Exercise brief —
Copy the text of the pollen classification benchmarking page word for word, from "Pollen Detector: Benchmarking" to "an introductory tutorial.", inclusive.

Passage to read —

Pollen Detector: Benchmarking

From Vision Wiki
Jump to navigation Jump to search


This page is intended to provide benchmarking for the pollen classification MATLAB function pollenclassify() as it stands as of Oct 2010.

There are step-by-step examples of how to use the code, so hopefully this will also serve as an introductory tutorial.

- Greg Griffin






Overview Of The Algorithm


Stage 1
Stage 2


Stage 1: Expert labels pollen grains (red boxes) using the MATLAB labelGUI program. This is used as the ground-truth for testing.


Stage 2: Smooth and threshold (blue contours) to identifty large and/or dark objects.


Stage 3
Stage 4

Stage 3: Remove contours whose radius, brightness or eccentricity are smaller or larger than 99% of the contours in the training set (grey). Remaining pollen (blue boxes) are candidates.


Stage 4: Evaluate contour shape + brightness parameters of candidates using a nearest neighbor model. Those with no likely candidates besides clutter are dropped (gray).

Supplied material —
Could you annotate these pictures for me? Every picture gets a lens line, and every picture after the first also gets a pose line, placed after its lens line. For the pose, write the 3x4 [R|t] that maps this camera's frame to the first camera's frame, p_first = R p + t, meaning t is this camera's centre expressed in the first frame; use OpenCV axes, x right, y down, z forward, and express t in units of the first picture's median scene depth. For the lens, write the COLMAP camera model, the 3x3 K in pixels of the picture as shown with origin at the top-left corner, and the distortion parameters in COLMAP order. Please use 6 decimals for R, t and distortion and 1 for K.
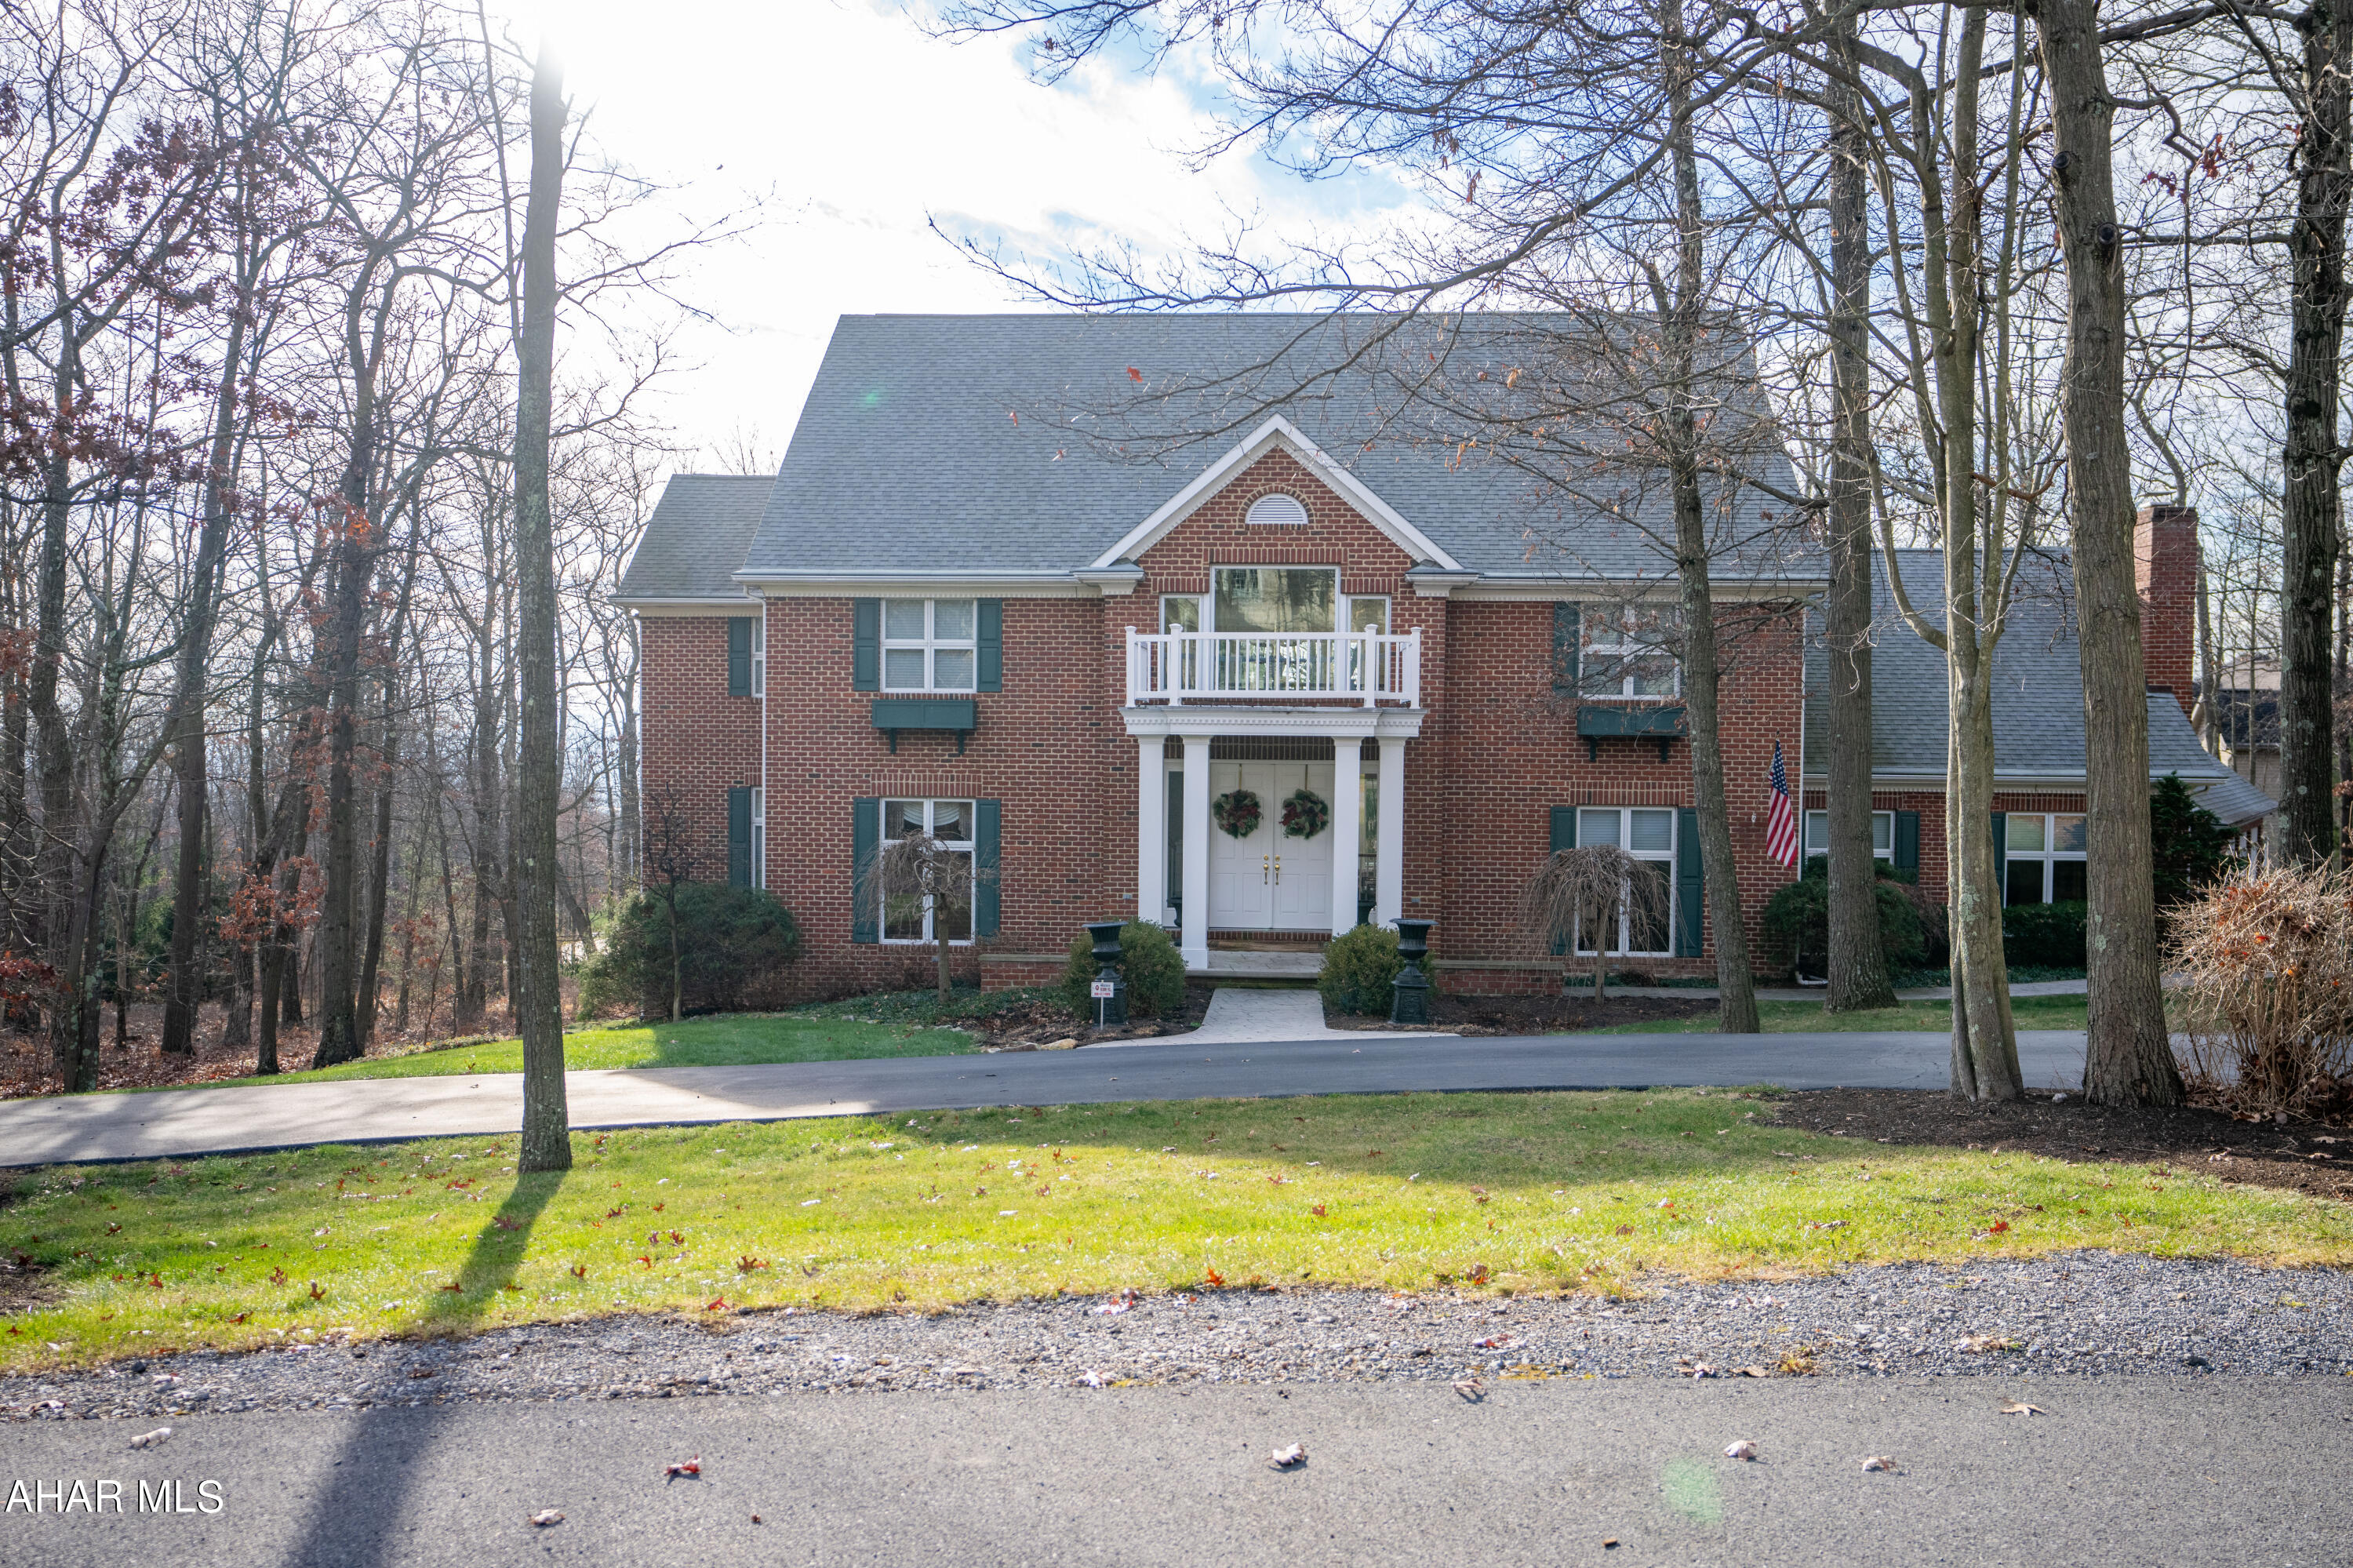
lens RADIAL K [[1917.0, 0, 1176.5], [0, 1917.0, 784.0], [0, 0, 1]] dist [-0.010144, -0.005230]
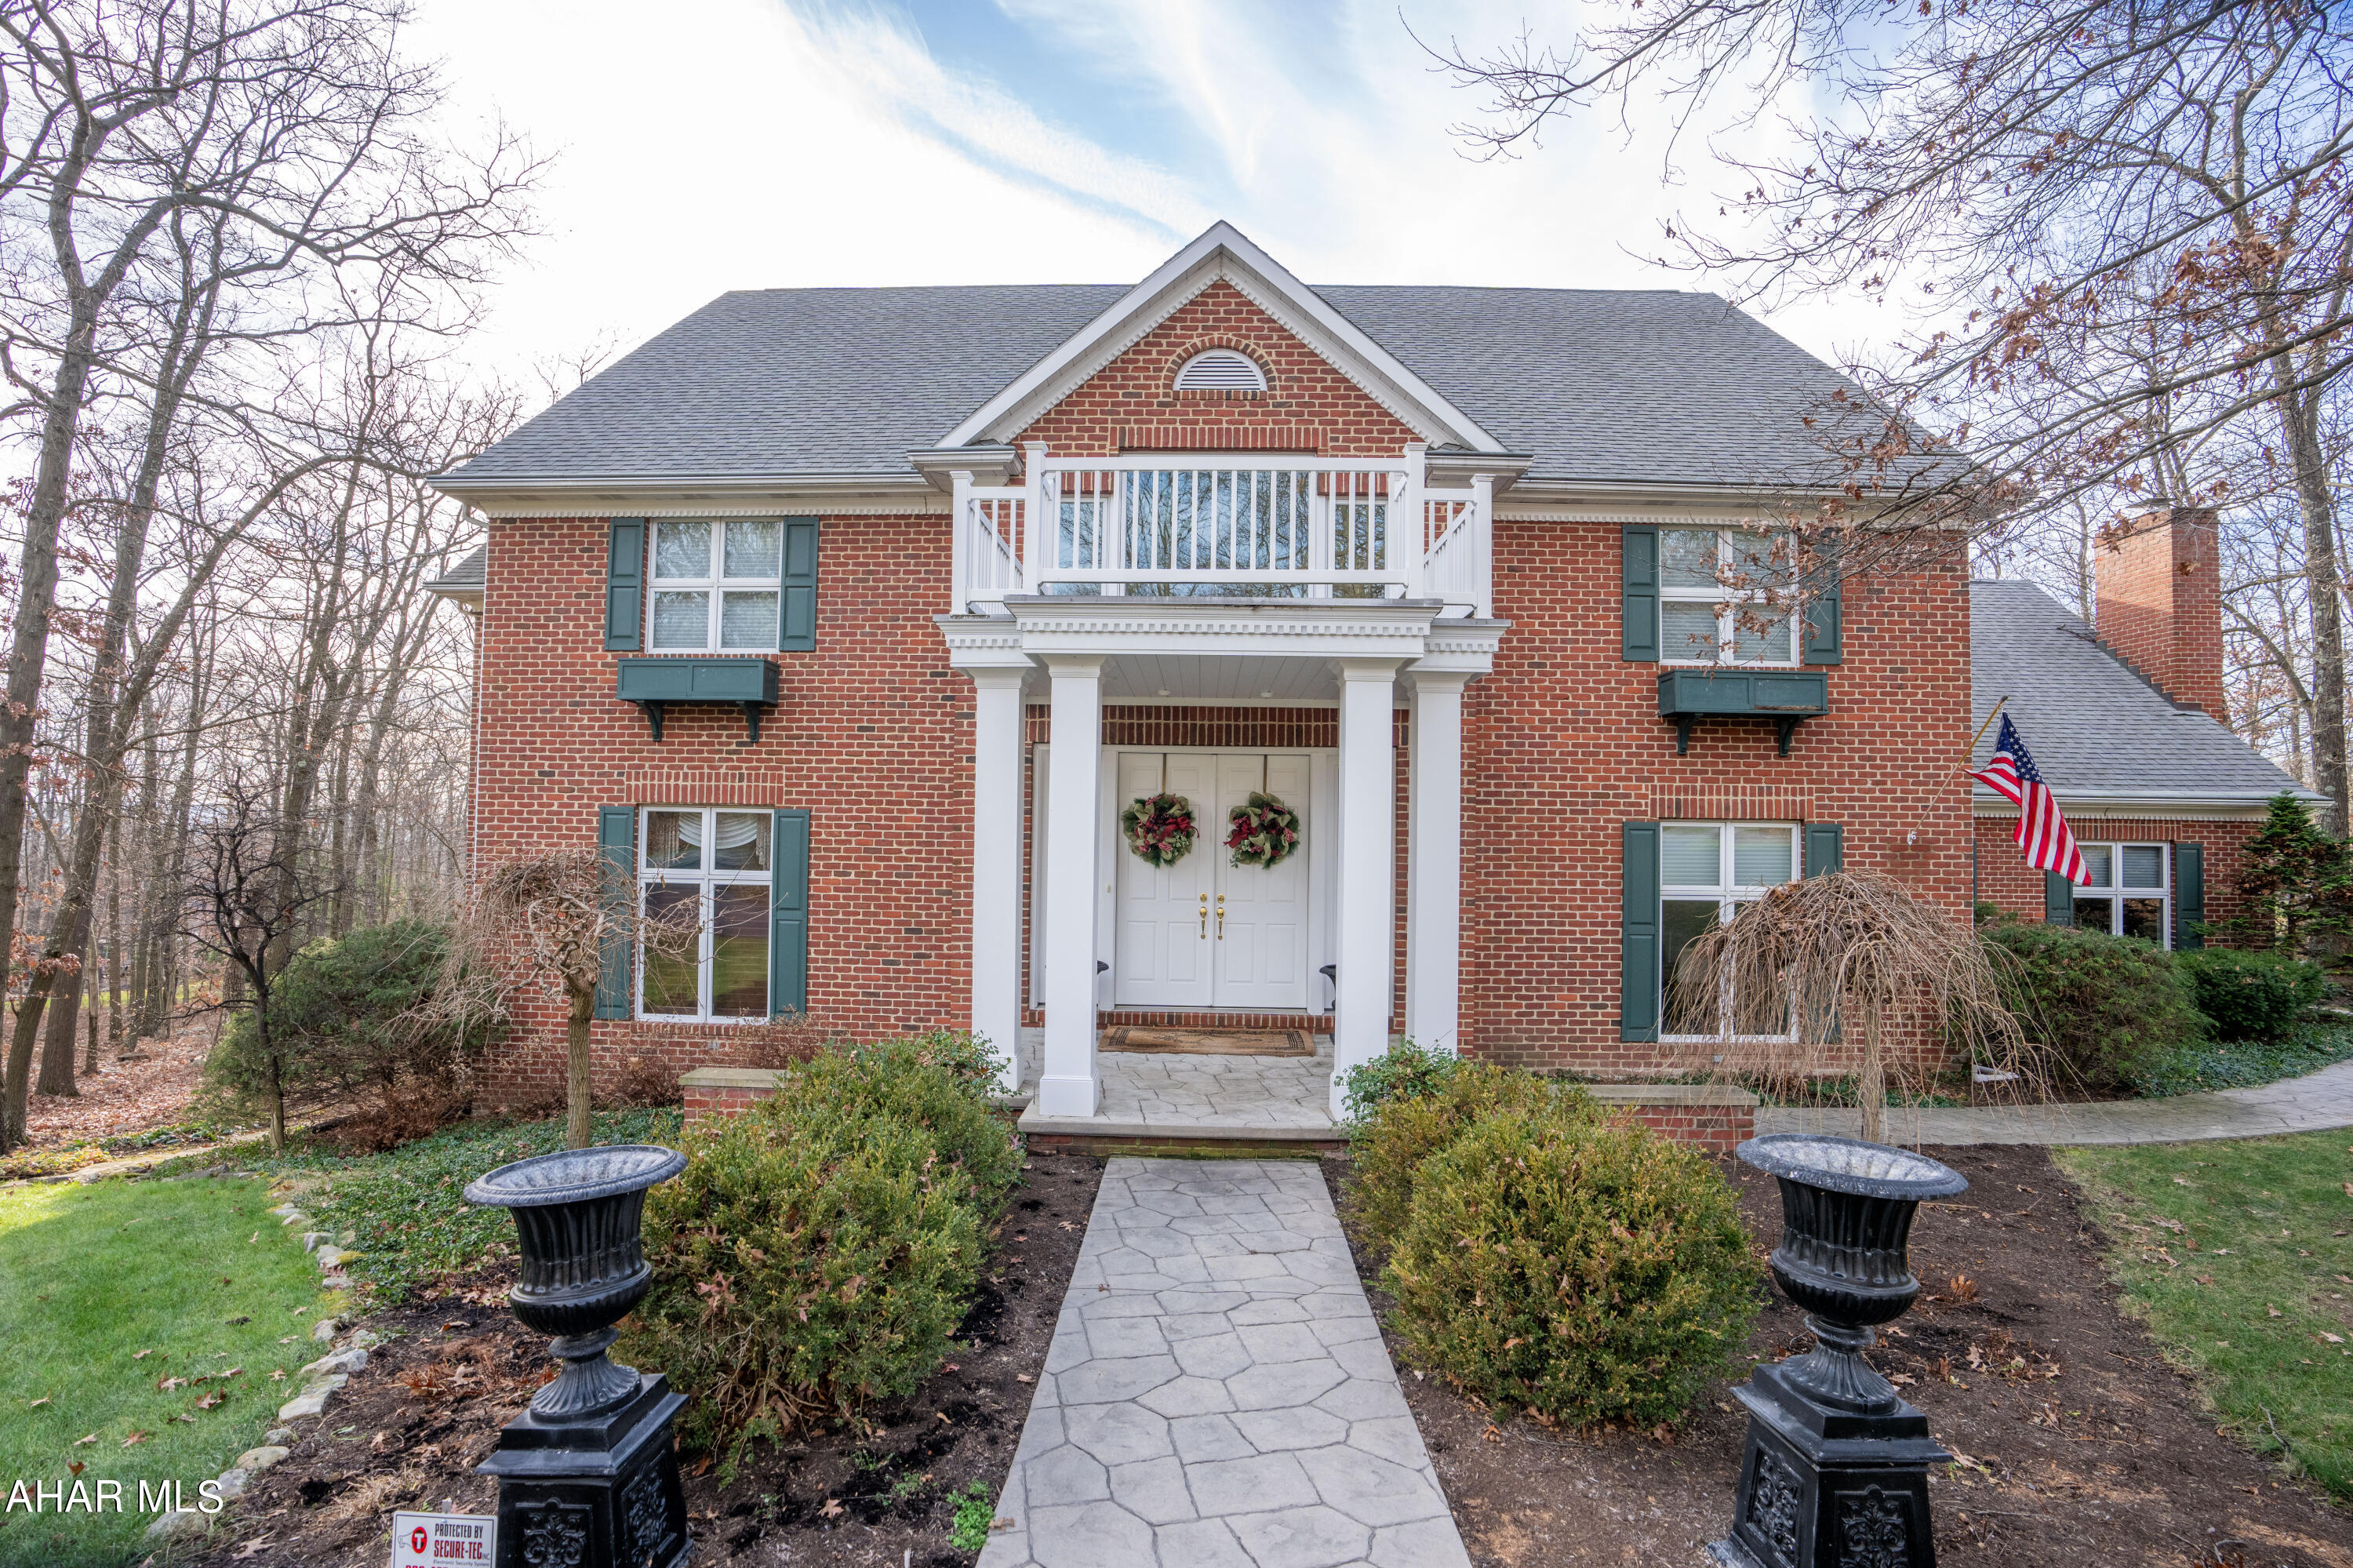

Task output —
Pollen Detector: Benchmarking

From Vision Wiki
Jump to navigation Jump to search


This page is intended to provide benchmarking for the pollen classification MATLAB function pollenclassify() as it stands as of Oct 2010.

There are step-by-step examples of how to use the code, so hopefully this will also serve as an introductory tutorial.